Clear Creek County government authority has defined limits that determine which entity has jurisdiction in a given situation.

County vs. Municipal Authority: The county's land-use and law enforcement jurisdiction applies only in unincorporated areas. The Town of Georgetown, the Town of Silver Plume, and the Town of Empire each maintain independent municipal governments with their own land-use codes, elected officials, and police or public safety arrangements. A parcel located within Georgetown's municipal limits falls under Georgetown's zoning authority, not the county's.

County vs. State Authority: The Colorado Department of Transportation controls I-70 and state highways within the county; the county maintains only county roads designated under the county road system. Water rights adjudication falls exclusively under the Colorado water court system (Water Division 1 for Clear Creek drainage), not county government.

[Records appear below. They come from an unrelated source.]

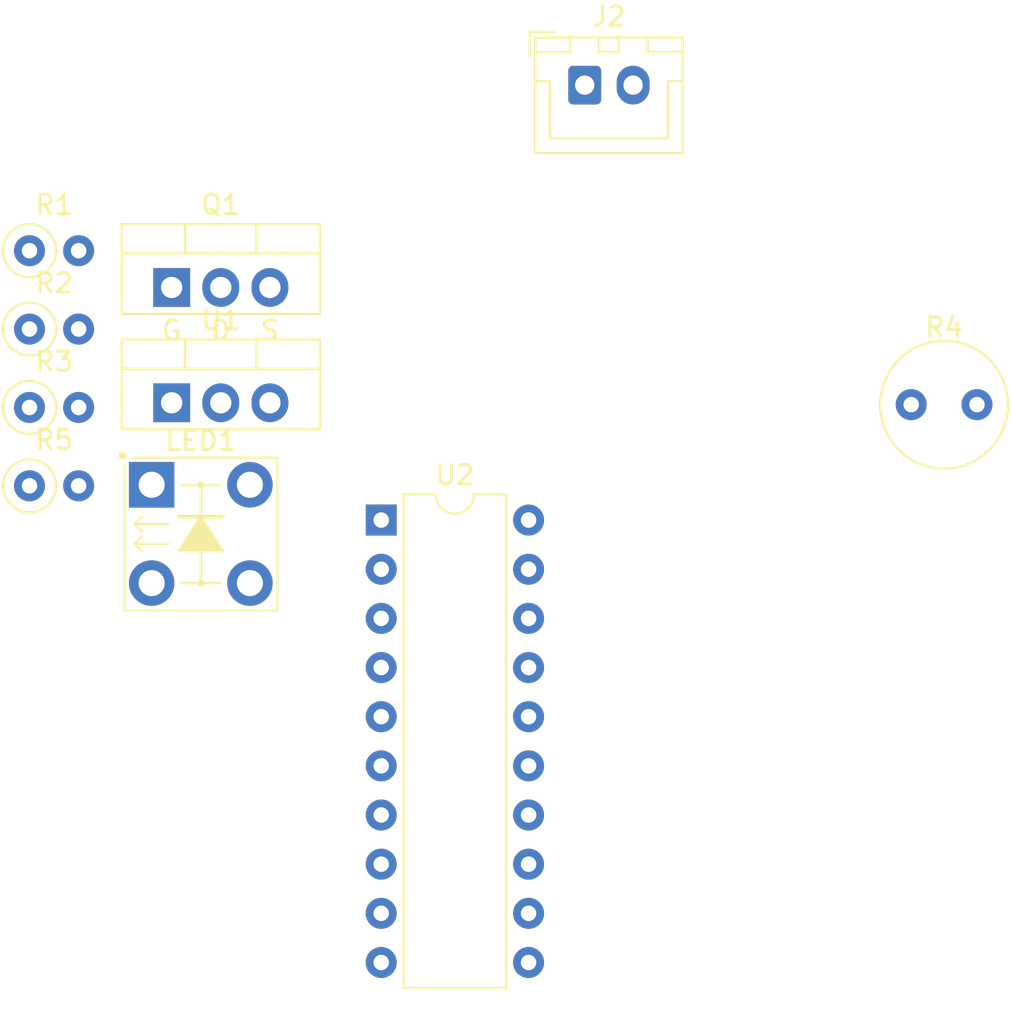
<source format=kicad_pcb>
(kicad_pcb
	(version 20240108)
	(generator "pcbnew")
	(generator_version "8.0")
	(general
		(thickness 1.6)
		(legacy_teardrops no)
	)
	(paper "A4")
	(layers
		(0 "F.Cu" signal)
		(31 "B.Cu" signal)
		(32 "B.Adhes" user "B.Adhesive")
		(33 "F.Adhes" user "F.Adhesive")
		(34 "B.Paste" user)
		(35 "F.Paste" user)
		(36 "B.SilkS" user "B.Silkscreen")
		(37 "F.SilkS" user "F.Silkscreen")
		(38 "B.Mask" user)
		(39 "F.Mask" user)
		(40 "Dwgs.User" user "User.Drawings")
		(41 "Cmts.User" user "User.Comments")
		(42 "Eco1.User" user "User.Eco1")
		(43 "Eco2.User" user "User.Eco2")
		(44 "Edge.Cuts" user)
		(45 "Margin" user)
		(46 "B.CrtYd" user "B.Courtyard")
		(47 "F.CrtYd" user "F.Courtyard")
		(48 "B.Fab" user)
		(49 "F.Fab" user)
		(50 "User.1" user)
		(51 "User.2" user)
		(52 "User.3" user)
		(53 "User.4" user)
		(54 "User.5" user)
		(55 "User.6" user)
		(56 "User.7" user)
		(57 "User.8" user)
		(58 "User.9" user)
	)
	(setup
		(pad_to_mask_clearance 0)
		(allow_soldermask_bridges_in_footprints no)
		(pcbplotparams
			(layerselection 0x00010fc_ffffffff)
			(plot_on_all_layers_selection 0x0000000_00000000)
			(disableapertmacros no)
			(usegerberextensions no)
			(usegerberattributes yes)
			(usegerberadvancedattributes yes)
			(creategerberjobfile yes)
			(dashed_line_dash_ratio 12.000000)
			(dashed_line_gap_ratio 3.000000)
			(svgprecision 4)
			(plotframeref no)
			(viasonmask no)
			(mode 1)
			(useauxorigin no)
			(hpglpennumber 1)
			(hpglpenspeed 20)
			(hpglpendiameter 15.000000)
			(pdf_front_fp_property_popups yes)
			(pdf_back_fp_property_popups yes)
			(dxfpolygonmode yes)
			(dxfimperialunits yes)
			(dxfusepcbnewfont yes)
			(psnegative no)
			(psa4output no)
			(plotreference yes)
			(plotvalue yes)
			(plotfptext yes)
			(plotinvisibletext no)
			(sketchpadsonfab no)
			(subtractmaskfromsilk no)
			(outputformat 1)
			(mirror no)
			(drillshape 1)
			(scaleselection 1)
			(outputdirectory "")
		)
	)
	(net 0 "")
	(net 1 "/LED_PWR")
	(net 2 "Net-(LED1-K)")
	(net 3 "Net-(Q1-G)")
	(net 4 "GND")
	(net 5 "/PIR_INT")
	(net 6 "Net-(J1-Pin_2)")
	(net 7 "Net-(R2-Pad2)")
	(net 8 "/LED_CTRL")
	(net 9 "VCC")
	(net 10 "/LIGHT_LVL")
	(net 11 "unconnected-(U2-PA2-Pad6)")
	(net 12 "unconnected-(U2-PD6-Pad3)")
	(net 13 "unconnected-(U2-PD1-Pad18)")
	(net 14 "unconnected-(U2-PC4-Pad14)")
	(net 15 "unconnected-(U2-PC0-Pad10)")
	(net 16 "unconnected-(U2-PD3-Pad20)")
	(net 17 "unconnected-(U2-PC7-Pad17)")
	(net 18 "unconnected-(U2-PA1-Pad5)")
	(net 19 "unconnected-(U2-PC1-Pad11)")
	(net 20 "unconnected-(U2-PD5-Pad2)")
	(net 21 "unconnected-(U2-PC2-Pad12)")
	(net 22 "unconnected-(U2-PD7-Pad4)")
	(net 23 "unconnected-(U2-PC5-Pad15)")
	(net 24 "unconnected-(U2-PC3-Pad13)")
	(net 25 "unconnected-(U2-PC6-Pad16)")
	(footprint "Connector_JST:JST_XH_B2B-XH-A_1x02_P2.50mm_Vertical" (layer "F.Cu") (at 81.32 31.75))
	(footprint "PCM_LED_THT_AKL:LED_SuperFlux" (layer "F.Cu") (at 58.928921 52.401421))
	(footprint "Package_DIP:DIP-20_W7.62mm" (layer "F.Cu") (at 70.7975 54.225))
	(footprint "PCM_Package_TO_SOT_THT_AKL:TO-220-3_Vertical_GDS" (layer "F.Cu") (at 59.9625 42.205))
	(footprint "PCM_Resistor_THT_AKL:R_Axial_DIN0207_L6.3mm_D2.5mm_P2.54mm_Vertical" (layer "F.Cu") (at 52.6125 40.305))
	(footprint "PCM_Resistor_THT_AKL:R_Axial_DIN0207_L6.3mm_D2.5mm_P2.54mm_Vertical" (layer "F.Cu") (at 52.6125 48.405))
	(footprint "PCM_Resistor_THT_AKL:R_Axial_DIN0207_L6.3mm_D2.5mm_P2.54mm_Vertical" (layer "F.Cu") (at 52.6125 44.355))
	(footprint "PCM_Resistor_THT_AKL:R_Axial_DIN0207_L6.3mm_D2.5mm_P2.54mm_Vertical" (layer "F.Cu") (at 52.6125 52.455))
	(footprint "OptoDevice:R_LDR_D6.4mm_P3.4mm_Vertical" (layer "F.Cu") (at 98.2 48.26))
	(footprint "PCM_Package_TO_SOT_THT_AKL:TO-220-3_Vertical" (layer "F.Cu") (at 59.9625 48.165))
)

</source>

County vs. Federal Authority: Approximately 80 percent of Clear Creek County's land area is federally managed, primarily by the U.S. Forest Service (Arapaho and Roosevelt National Forests) and the Bureau of Land Management. Permits, grazing, and mining activities on federal land are governed by federal agencies under federal statutes and are entirely outside county government jurisdiction.

Contrast — Statutory vs. Home-Rule Counties: A statutory county like Clear Creek operates only within powers expressly granted by the General Assembly. A home-rule county, authorized under Article XX of the Colorado Constitution, may exercise powers not expressly prohibited by state law. This distinction affects zoning flexibility, revenue authority, and inter-governmental agreements available to each county type.